══ Available data

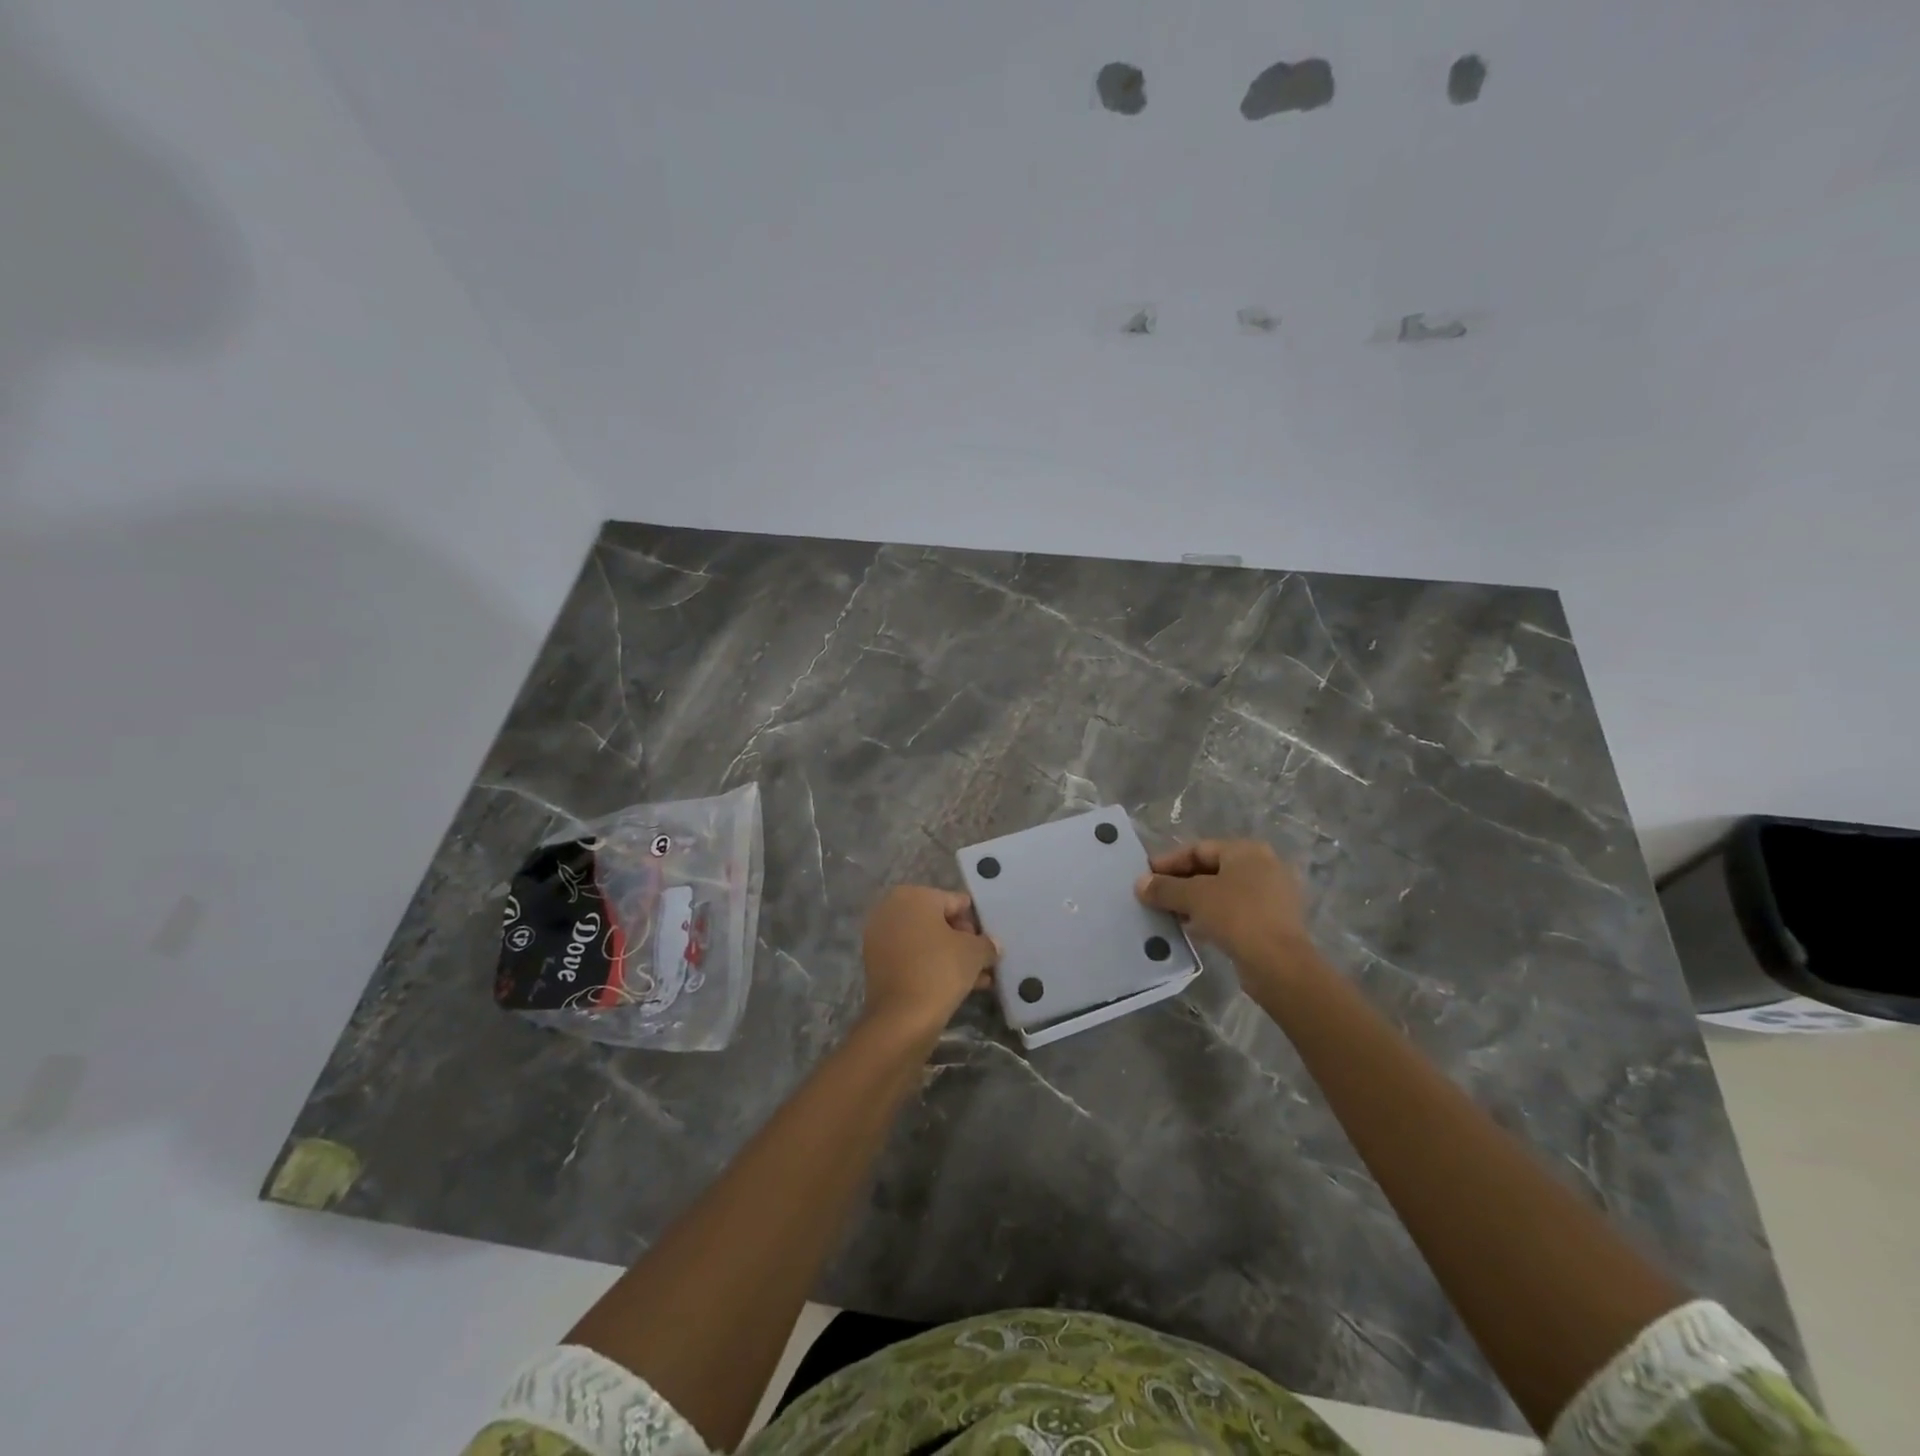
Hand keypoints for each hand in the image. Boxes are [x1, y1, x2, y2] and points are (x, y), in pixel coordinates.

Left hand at [860, 886, 998, 1039]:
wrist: (901, 1018)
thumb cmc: (940, 970)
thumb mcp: (975, 952)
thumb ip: (987, 943)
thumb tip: (991, 945)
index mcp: (913, 895)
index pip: (956, 902)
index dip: (976, 923)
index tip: (989, 945)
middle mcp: (891, 909)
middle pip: (939, 921)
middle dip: (963, 941)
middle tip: (983, 962)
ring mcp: (880, 936)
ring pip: (926, 942)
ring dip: (951, 957)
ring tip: (978, 979)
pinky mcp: (876, 964)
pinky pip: (912, 958)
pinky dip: (932, 967)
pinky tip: (958, 987)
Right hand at [1135, 839, 1320, 997]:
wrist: (1279, 964)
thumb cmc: (1236, 916)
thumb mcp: (1194, 897)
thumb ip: (1164, 888)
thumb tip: (1140, 884)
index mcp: (1247, 851)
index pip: (1198, 849)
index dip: (1168, 862)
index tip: (1145, 876)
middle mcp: (1262, 868)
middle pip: (1210, 870)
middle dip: (1179, 883)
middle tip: (1153, 897)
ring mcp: (1270, 896)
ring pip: (1221, 893)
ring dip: (1193, 902)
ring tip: (1167, 915)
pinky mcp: (1271, 923)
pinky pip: (1233, 913)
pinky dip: (1210, 917)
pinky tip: (1191, 930)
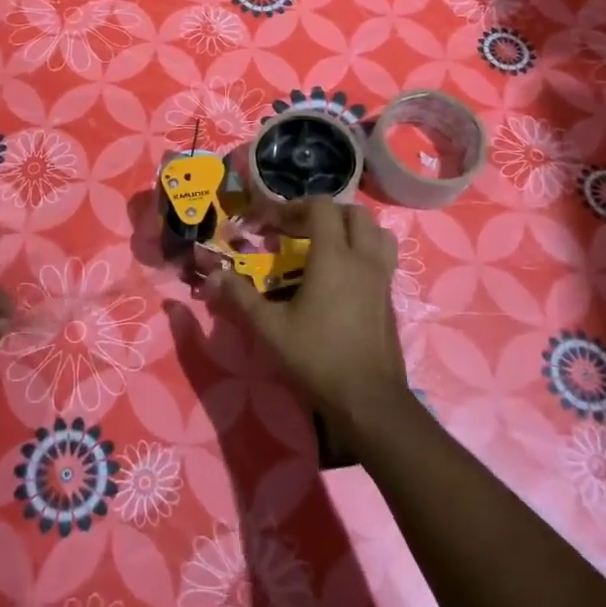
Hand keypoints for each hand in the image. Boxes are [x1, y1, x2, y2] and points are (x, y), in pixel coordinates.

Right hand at [210, 198, 416, 439]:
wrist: (368, 399)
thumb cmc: (317, 358)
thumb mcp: (271, 328)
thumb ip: (242, 297)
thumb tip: (214, 275)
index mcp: (334, 257)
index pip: (321, 207)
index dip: (295, 207)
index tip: (272, 223)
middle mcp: (363, 258)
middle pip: (354, 212)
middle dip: (326, 213)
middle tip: (300, 230)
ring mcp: (382, 277)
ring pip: (377, 232)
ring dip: (353, 228)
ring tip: (329, 245)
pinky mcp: (391, 296)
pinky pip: (384, 256)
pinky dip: (366, 250)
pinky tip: (344, 276)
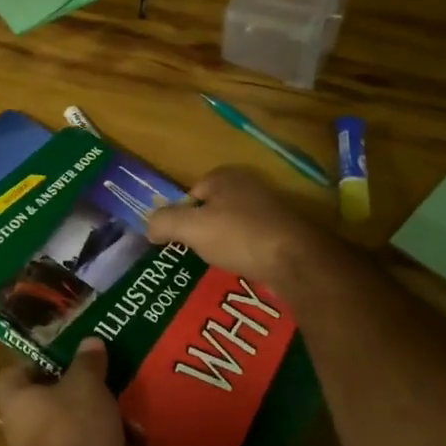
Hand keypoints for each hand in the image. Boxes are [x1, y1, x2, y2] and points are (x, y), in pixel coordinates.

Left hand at [0, 340, 138, 445]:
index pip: (15, 372)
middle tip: (108, 360)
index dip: (38, 358)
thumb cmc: (73, 433)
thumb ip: (88, 362)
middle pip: (51, 397)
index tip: (68, 347)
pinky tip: (140, 418)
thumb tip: (90, 341)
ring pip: (78, 422)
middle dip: (78, 382)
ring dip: (100, 409)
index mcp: (18, 401)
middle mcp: (29, 427)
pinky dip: (116, 435)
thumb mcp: (84, 385)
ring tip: (129, 383)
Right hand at [145, 165, 345, 290]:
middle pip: (212, 209)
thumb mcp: (190, 228)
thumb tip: (149, 227)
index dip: (181, 216)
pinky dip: (244, 253)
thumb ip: (163, 222)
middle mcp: (249, 185)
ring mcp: (270, 207)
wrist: (297, 261)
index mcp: (225, 176)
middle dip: (202, 230)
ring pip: (233, 225)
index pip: (191, 193)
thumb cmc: (239, 236)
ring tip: (216, 264)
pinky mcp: (284, 231)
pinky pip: (252, 240)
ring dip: (223, 244)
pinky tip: (240, 268)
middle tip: (194, 253)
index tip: (178, 240)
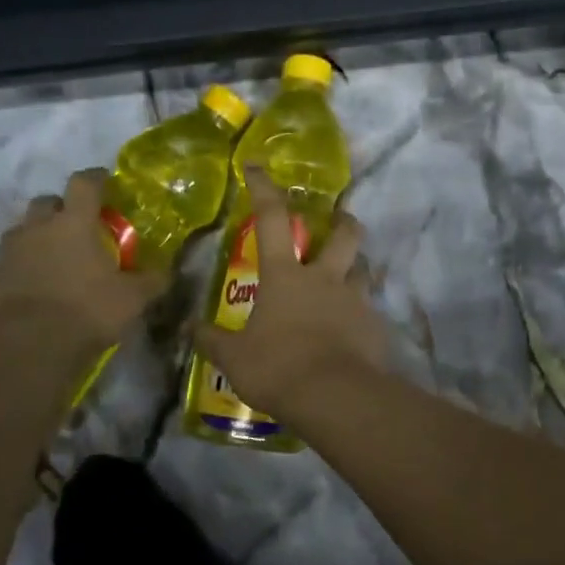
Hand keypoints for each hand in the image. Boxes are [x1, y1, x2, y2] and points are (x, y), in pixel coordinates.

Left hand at [0, 169, 168, 348]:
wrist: (27, 344)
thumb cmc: (87, 310)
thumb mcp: (132, 298)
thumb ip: (151, 281)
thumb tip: (166, 272)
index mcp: (74, 223)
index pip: (84, 183)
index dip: (96, 178)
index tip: (105, 180)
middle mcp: (38, 228)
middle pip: (46, 202)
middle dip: (61, 209)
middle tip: (78, 227)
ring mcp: (9, 252)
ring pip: (23, 231)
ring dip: (39, 238)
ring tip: (55, 259)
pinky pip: (9, 263)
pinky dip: (22, 268)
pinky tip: (35, 288)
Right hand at [198, 168, 388, 415]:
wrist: (335, 396)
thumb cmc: (278, 368)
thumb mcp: (234, 358)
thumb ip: (212, 340)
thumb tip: (188, 328)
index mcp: (285, 276)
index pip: (273, 218)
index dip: (264, 188)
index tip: (258, 167)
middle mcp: (325, 278)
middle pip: (343, 234)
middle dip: (343, 221)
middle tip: (340, 220)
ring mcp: (355, 300)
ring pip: (364, 269)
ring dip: (356, 267)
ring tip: (348, 277)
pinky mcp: (375, 326)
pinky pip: (370, 310)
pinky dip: (362, 313)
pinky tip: (354, 329)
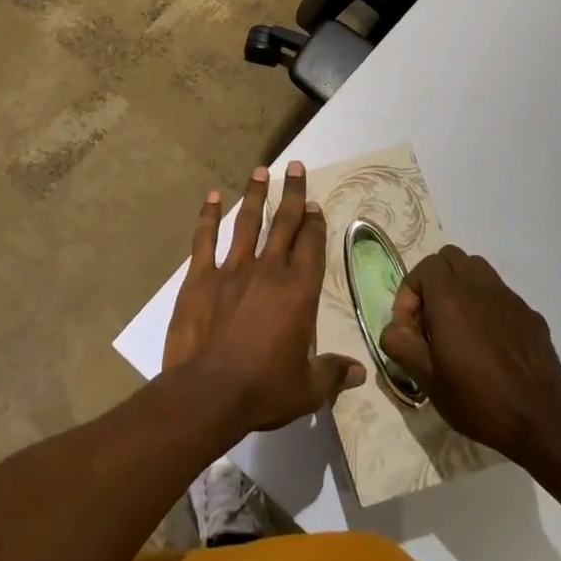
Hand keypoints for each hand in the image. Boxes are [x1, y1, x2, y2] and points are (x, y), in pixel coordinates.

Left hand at [163, 162, 364, 434]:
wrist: (208, 393)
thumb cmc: (263, 390)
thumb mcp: (307, 389)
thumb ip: (333, 374)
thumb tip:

════

Where a line contains "thumb mcp: (190, 228)", begin there and set down exactly each line through the end of the data above, omitting any pictures.

thumb mcp: (190, 228)
thumb tip: (149, 227)
index dip: (181, 216)
pinky dip: (244, 253)
thumb ip: (163, 222)
middle mcp: (249, 185)
ring mcp: (270, 207)
wrist: (297, 261)
index mcp: (225, 176)
middle dip: (202, 230)
ring pip: (233, 225)
index pip: (191, 193)
thumb cmc: (239, 236)
ring tip: (216, 264)
pinky mcp: (284, 231)
pinky pip: (252, 240)
ring dip: (223, 244)
pinky tip: (240, 268)
middle tip: (194, 253)
index tip: (178, 240)
Hand keypoints for each hand in the image. Boxes are [x1, y1, x2, y2] and points are (x, y), in pixel coordinates.

Left hand at [0, 169, 168, 348]:
wrist: (27, 344)
thumb cmc: (87, 310)
thumb mcp: (132, 298)
thumb ip: (151, 281)
thumb tip: (166, 272)
index mcp: (74, 223)
index pip: (84, 183)
index dip: (96, 178)
index tip: (105, 180)
middle mcp: (38, 228)
middle pip: (46, 202)
middle dip: (61, 209)
middle tip: (78, 227)
ring mcp: (9, 252)
ring pip: (23, 231)
ring dip: (39, 238)
ring tip: (55, 259)
pinky pip: (9, 263)
pinky dip: (22, 268)
pinky tip: (35, 288)
Right hand at [198, 168, 388, 415]:
wrist: (335, 396)
thumb cmc: (278, 368)
thumb mcp: (234, 358)
thumb ip: (212, 340)
thumb tip: (188, 328)
index mcp: (285, 276)
index pip: (273, 218)
index dip: (264, 188)
index tip: (258, 167)
middle mcp: (325, 278)
middle pip: (343, 234)
middle dip: (343, 221)
middle tip: (340, 220)
ring mcp: (355, 300)
ring pip: (364, 269)
ring dip: (356, 267)
ring tip: (348, 277)
pinky mcp: (375, 326)
pinky pip: (370, 310)
pinky dip: (362, 313)
pinky tip: (354, 329)
Hand keypoints for each hand in the image. Boxes are [x1, y1, x2, y2] and points are (x, y), in pixel coordinates.

Left hand at [163, 162, 364, 434]:
wrist: (208, 393)
thumb cmc: (263, 390)
thumb mcp: (307, 389)
thumb ip: (333, 374)
thumb tip:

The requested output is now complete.